[START Page]

The communication apparatus 50 has a controlling mechanism 330, a
receiving circuit 36, a transmitting circuit 38, switches 2 and 4,
lines 6 and 8, a duplexer 42 and an antenna 40. The receiving
circuit 36 receives an incoming signal from the antenna 40. The
transmitting circuit 38 produces a transmission signal. The antenna
40 is used for transmitting the transmission signal or receiving
the incoming signal. The duplexer 42 prevents the transmission
signal from being input to the receiving circuit or the incoming
signal from being input to the transmitting circuit.
[0059] In the embodiments 1 and 2, the timer 30 makes the trigger
transmitting section 22 transmit the first trigger. However, the
communication apparatus 50 (the controlling mechanism 330) does not
have the timer 30 and is characterized in that a trigger
transmitting section 52 does not transmit the first trigger when
the communication apparatus 50 is in communication. That is, the
trigger transmitting section 52 transmits the first trigger to the
controlling section 20 when the communication apparatus 50 is not
in communication.
[0060] For example, consider packet communication. FIG. 11 is a
schematic diagram illustrating packet communication as a function
of time. The abscissa indicates time. Rectangles represent the
period in which packets are transmitted. If the period in which no
packet is transmitted (shown as "non-packet transmission period" in
FIG. 11) is set to be equal to the second lapse time .delta.t, the
switches 2 and 4 can be turned to the OFF state to prevent fixation
or the like of the switches 2 and 4 without interfering with the
packet transmission.

[END Page]

# Direction A
Rewrite the paragraph of the apparatus description that begins "[0059] In the embodiments 1 and 2" as a short bulleted list, keeping its main facts.

[START Exercise materials]

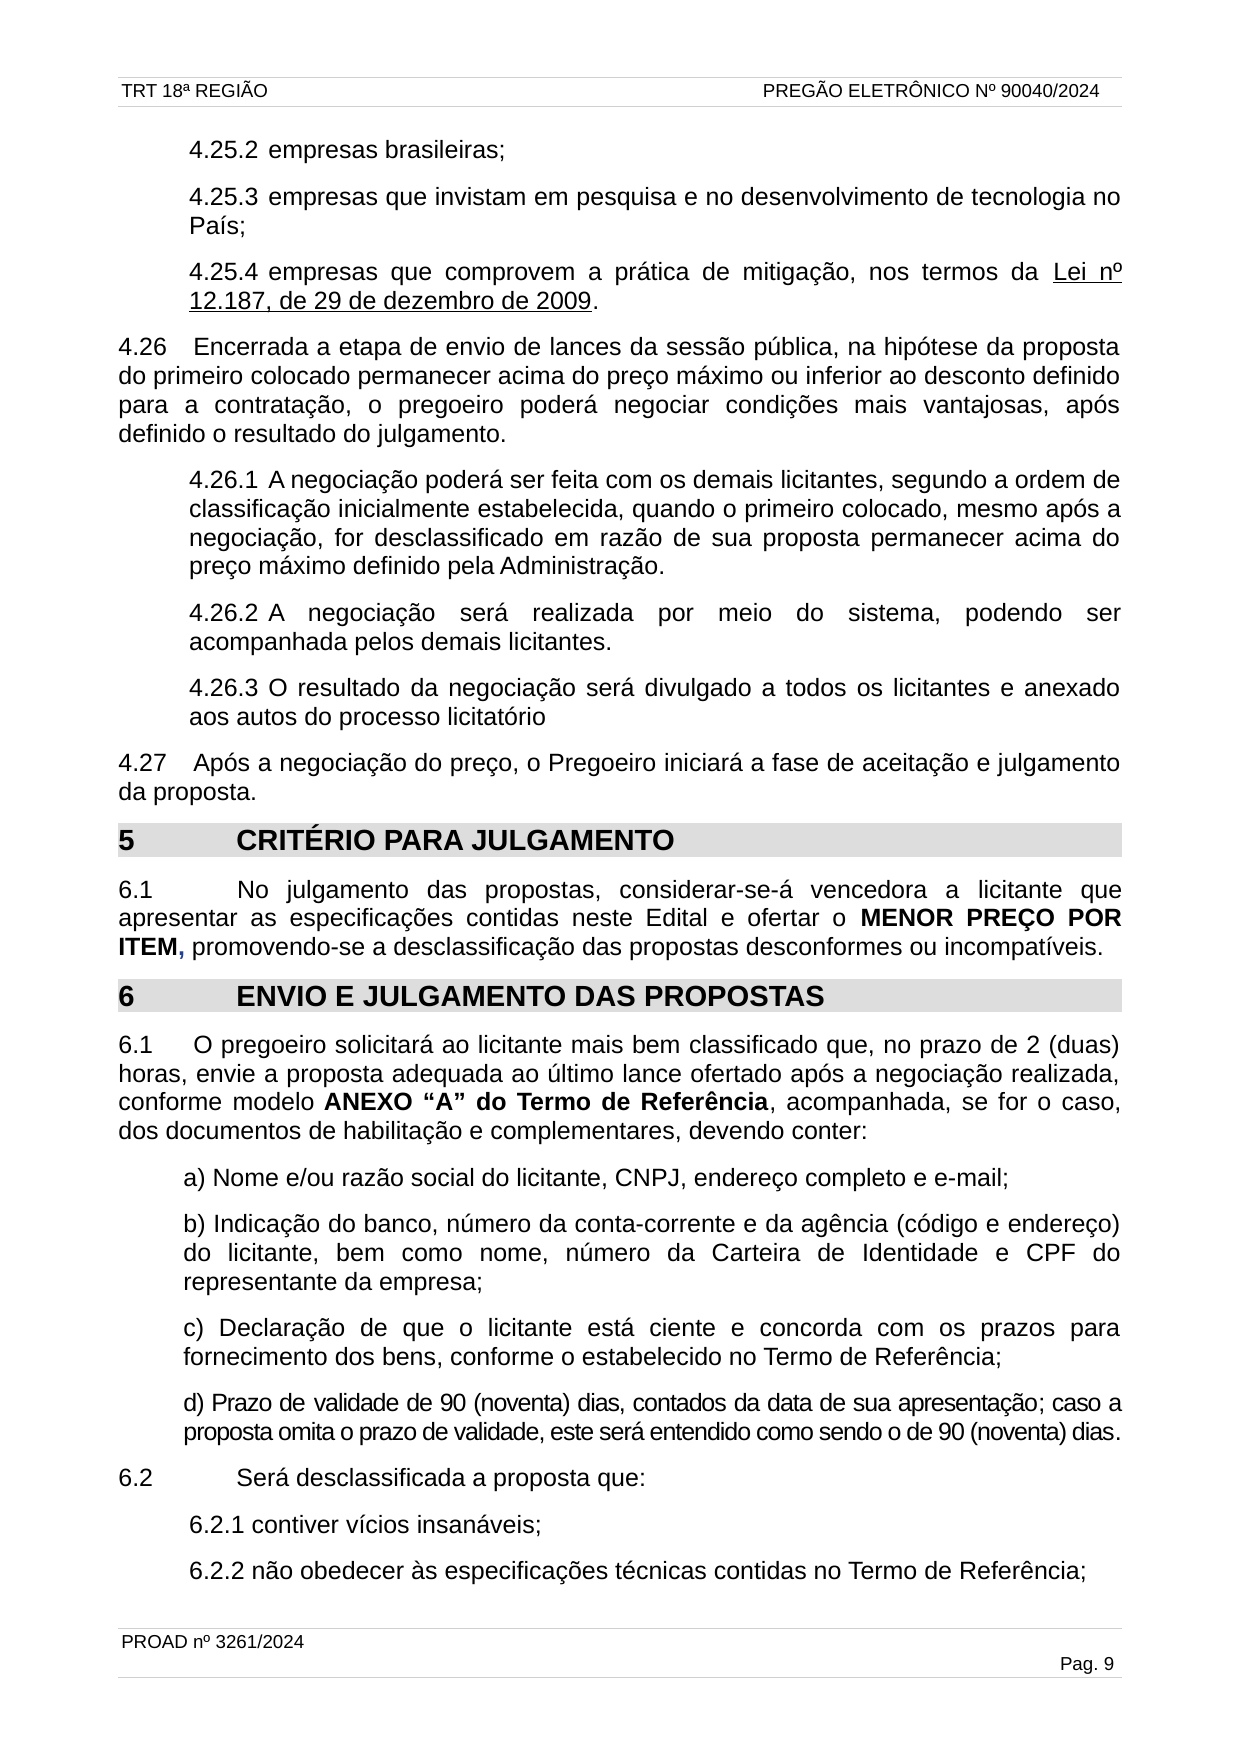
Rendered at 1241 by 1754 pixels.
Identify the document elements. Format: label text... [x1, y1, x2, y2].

text 4.25.4 empresas que comprovem a prática de mitigação, nos termos da Lei nº 12.187, de 29 de dezembro de 2009. [189, 257, 1122, 315]
text 4.26.1 A negociação poderá ser feita com os demais licitantes, segundo a ordem de classificação inicialmente estabelecida, quando o primeiro colocado, mesmo após a negociação, for desclassificado em razão de sua proposta permanecer acima do preço máximo definido pela Administração. [189, 465, 1122, 580]
text 6.2.1 contiver vícios insanáveis; [189, 1510, 1122, 1539]
text 5 CRITÉRIO PARA JULGAMENTO [118, 823, 1122, 857]
text 4.26 Encerrada a etapa de envio de lances da sessão pública, na hipótese da proposta do primeiro colocado permanecer acima do preço máximo ou inferior ao desconto definido para a contratação, o pregoeiro poderá negociar condições mais vantajosas, após definido o resultado do julgamento. [118, 332, 1122, 447]
text 6.1 No julgamento das propostas, considerar-se-á vencedora a licitante que apresentar as especificações contidas neste Edital e ofertar o MENOR PREÇO POR ITEM, promovendo-se a desclassificação das propostas desconformes ou incompatíveis. [118, 875, 1122, 961]
text c) Declaração de que o licitante está ciente e concorda com os prazos para fornecimento dos bens, conforme o estabelecido no Termo de Referência; [183, 1313, 1122, 1371]
text 6.1 O pregoeiro solicitará ao licitante mais bem classificado que, no prazo de 2 (duas) horas, envie a proposta adequada ao último lance ofertado após a negociação realizada, conforme modelo ANEXO “A” do Termo de Referência, acompanhada, se for o caso, dos documentos de habilitação e complementares, devendo conter: [118, 1030, 1122, 1145]
text 4.25.2 empresas brasileiras; [189, 136, 1122, 164]
text 4.27 Após a negociação do preço, o Pregoeiro iniciará a fase de aceitação e julgamento da proposta. [118, 748, 1122, 806]
text d) Prazo de validade de 90 (noventa) dias, contados da data de sua apresentação; caso a proposta omita o prazo de validade, este será entendido como sendo o de 90 (noventa) dias. [183, 1388, 1122, 1446]
text a) Nome e/ou razão social do licitante, CNPJ, endereço completo e e-mail; [183, 1163, 1122, 1191]
text b) Indicação do banco, número da conta-corrente e da agência (código e endereço) do licitante, bem como nome, número da Carteira de Identidade e CPF do representante da empresa; [183, 1209, 1122, 1295]
text 6 ENVIO E JULGAMENTO DAS PROPOSTAS [118, 979, 1122, 1012]
text 4.26.3 O resultado da negociação será divulgado a todos os licitantes e anexado aos autos do processo licitatório [189, 673, 1122, 731]
text 6.2.2 não obedecer às especificações técnicas contidas no Termo de Referência; [189, 1556, 1122, 1585]
text 6.2 Será desclassificada a proposta que: [118, 1463, 1122, 1492]
text 4.26.2 A negociação será realizada por meio do sistema, podendo ser acompanhada pelos demais licitantes. [189, 598, 1122, 655]
text 4.25.3 empresas que invistam em pesquisa e no desenvolvimento de tecnologia no País; [189, 182, 1122, 239]
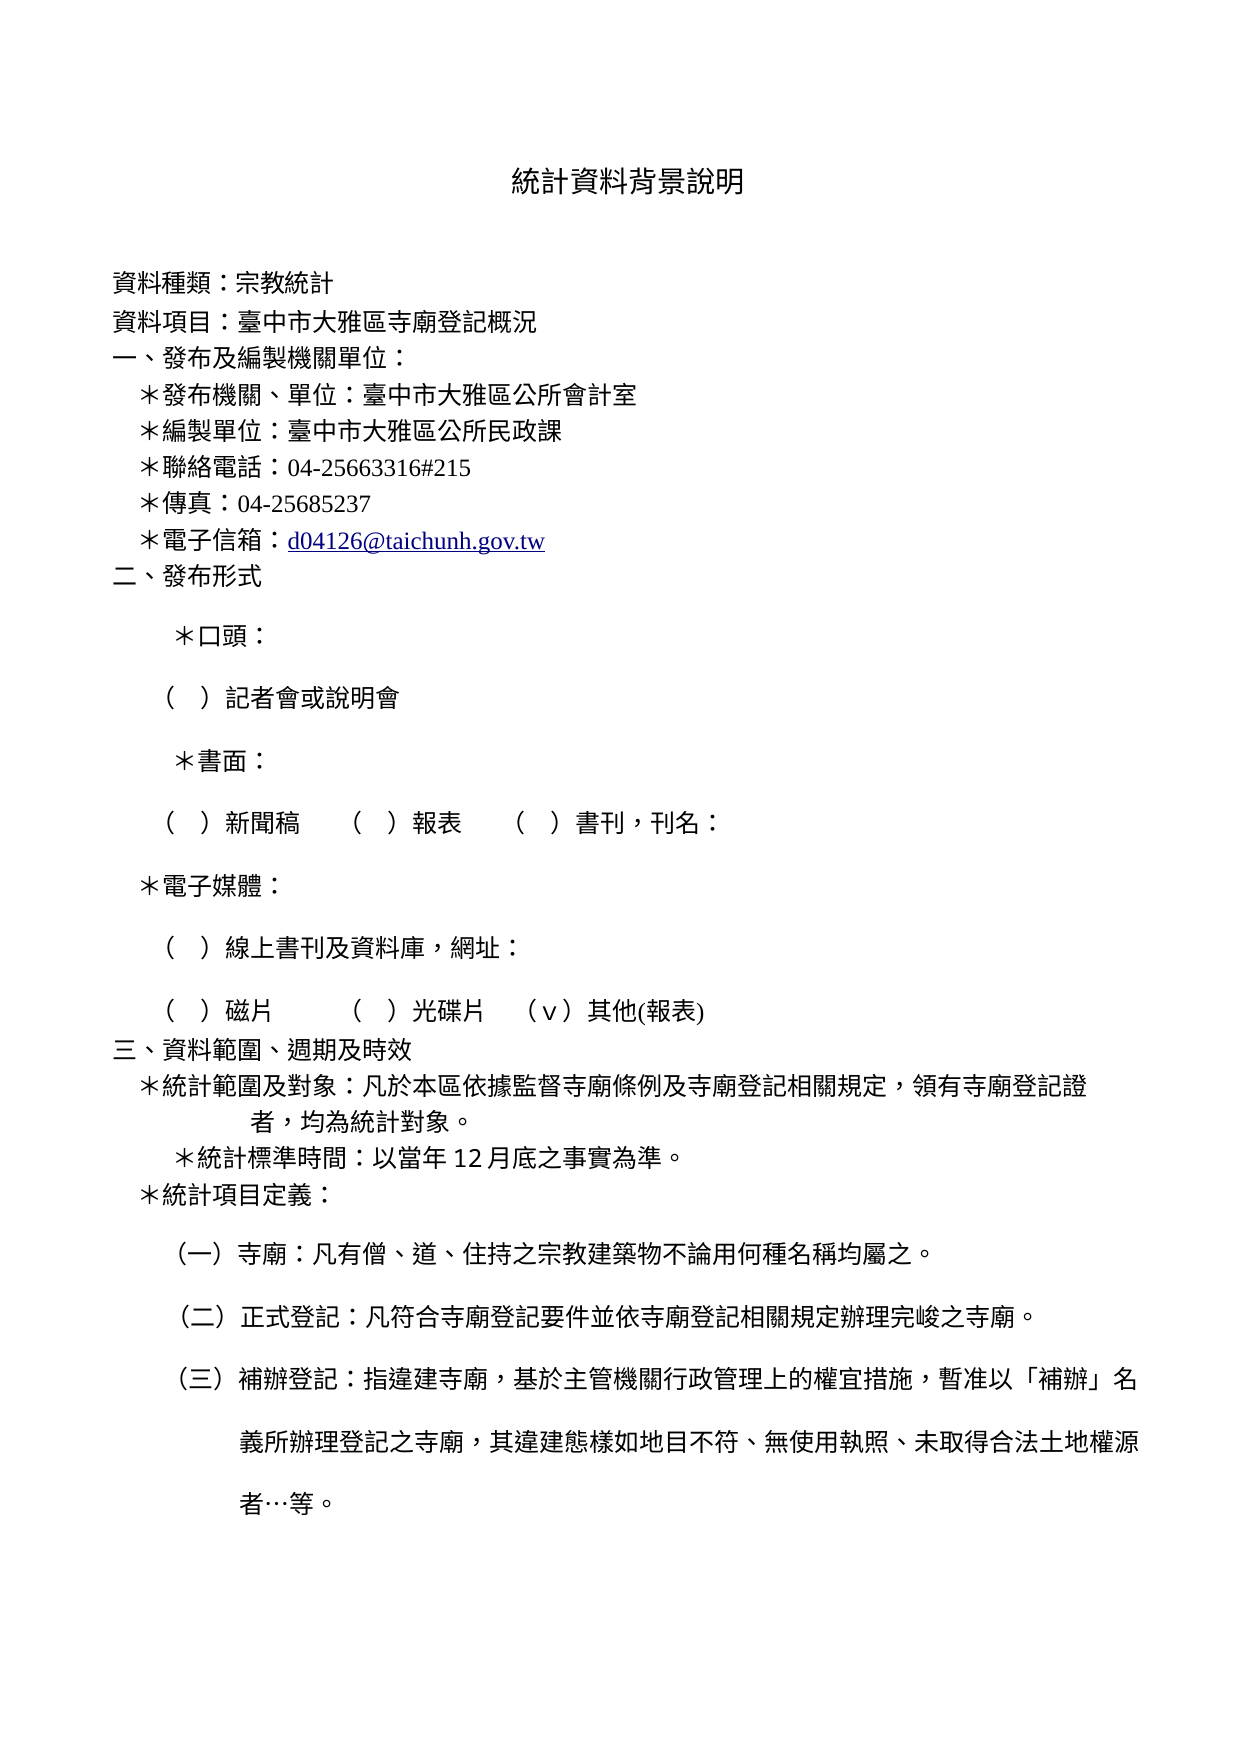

[END Exercise materials]

# Direction B
Echo the lines of the records between the lines holding "text 4.25.4 empresas" and "text 6.1 No", inclusive.

# Right answer A
- In embodiments 1 and 2, the timer 30 causes the trigger transmitting section 22 to transmit the first trigger.
- The communication apparatus 50 (controlling mechanism 330) has no timer 30.
- Its trigger transmitting section 52 does not transmit the first trigger while the apparatus is in communication.
- It transmits the first trigger to the controlling section 20 only when the apparatus is not in communication.

# Right answer B
text 4.25.4 empresas que comprovem a prática de mitigação, nos termos da Lei nº 12.187, de 29 de dezembro de 2009. [189, 257, 1122, 315]
text 4.26.1 A negociação poderá ser feita com os demais licitantes, segundo a ordem de classificação inicialmente estabelecida, quando o primeiro colocado, mesmo após a negociação, for desclassificado em razão de sua proposta permanecer acima do preço máximo definido pela Administração. [189, 465, 1122, 580]
text 6.2.1 contiver vícios insanáveis; [189, 1510, 1122, 1539]
text 5 CRITÉRIO PARA JULGAMENTO [118, 823, 1122, 857]
text 4.26 Encerrada a etapa de envio de lances da sessão pública, na hipótese da proposta do primeiro colocado permanecer acima do preço máximo ou inferior ao desconto definido para a contratação, o pregoeiro poderá negociar condições mais vantajosas, após definido o resultado do julgamento. [118, 332, 1122, 447]
text 6.1 No julgamento das propostas, considerar-se-á vencedora a licitante que apresentar as especificações contidas neste Edital e ofertar o MENOR PREÇO POR ITEM, promovendo-se a desclassificação das propostas desconformes ou incompatíveis. [118, 875, 1122, 961]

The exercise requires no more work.